You can find the code on github here
-
centered log ratio transformation (CLR) is the best normalization method for both of cite and multi, I found the method from nature articles. https://www.nature.com/articles/s41467-022-29356-8
-
high correlation raw features with target
-
@baosenguo designed fine tuned process
using raw count: normalization:sample normalization by mean values over features transformation:sqrt transformation standardization:feature z-score batch-effect correction:take “day” as batch, for each batch, we calculate the column-wise median to get a “median-sample” representing the batch, and then subtract this sample from each sample in this batch. This method may not bring much improvement, but it is simple enough to avoid risks.

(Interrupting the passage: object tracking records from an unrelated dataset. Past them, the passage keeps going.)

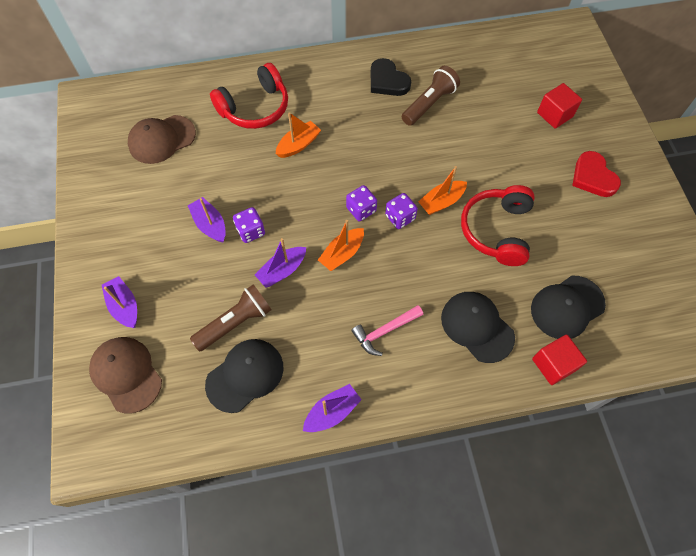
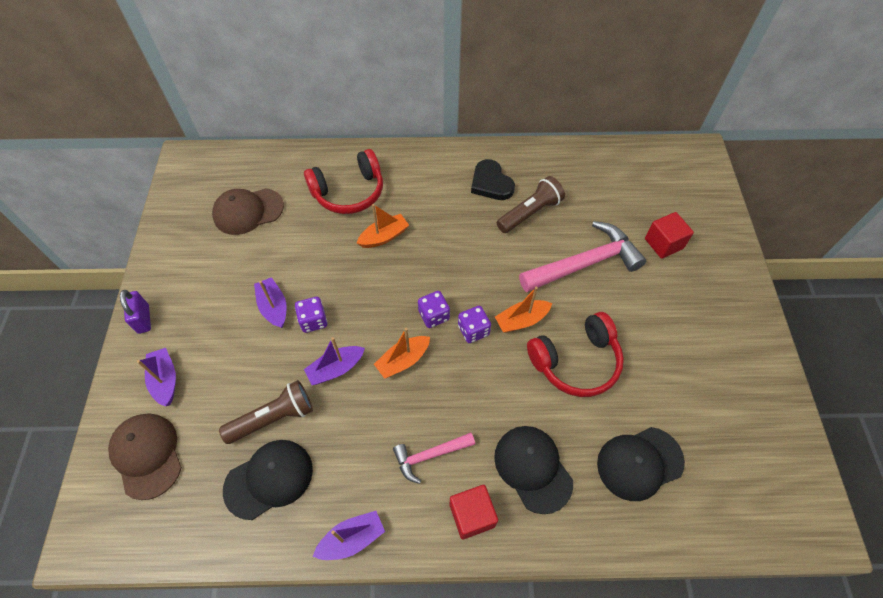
camera: 10 degrees right, 5 degrees down
red headphones [461,185,535,266] -> red headphones turned 135 degrees counterclockwise [527,312,624,397]
red cube [532,335,587,385] -> red cube moved to [450,485,498,540]
red heart [572,151,621,197] -> none
none -> purple padlock [120,290,151,334]
none -> pink hammer [519,221,646,292]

- row-wise zscore transformation before input to neural network
The biggest challenge in this competition is how to build a robust model for unseen donor in public test and unseen day&donor in private test. At the early stage I used random kfold, cross validation and LB score matched very well, so we don’t need to worry about donor domain shift.But time domain shift is unpredictable, after team merge, we check our features one by one with out-of-day validation(groupkfold by day) to make sure all the features can improve every day.
- Lightgbm
train 4 lightgbm models with different input features,then transform oof predictions to tsvd as nn model’s meta features
– library-size normalized and log1p transformed counts -> tsvd
– raw counts -> clr -> tsvd
– raw counts
– raw counts with raw target
one trick is input sparse matrix of raw count to lightgbm directly with small “feature_fraction”: 0.1,it brings nn model much improvment.
- NN
Basiclly 3layers MLP works well,one trick is to use GRU to replace first dense layer or add GRU after final dense layer.
Cite target is transformed to dsb having negative values, compared to ReLU, ELU is much better to deal with negative target values,Swish is also work well for both of cite and multi.
At the early stage I found cosine similarity is best as loss funtion for my model, after team merge, I learned from teammate to use MSE and Huber to build more different models.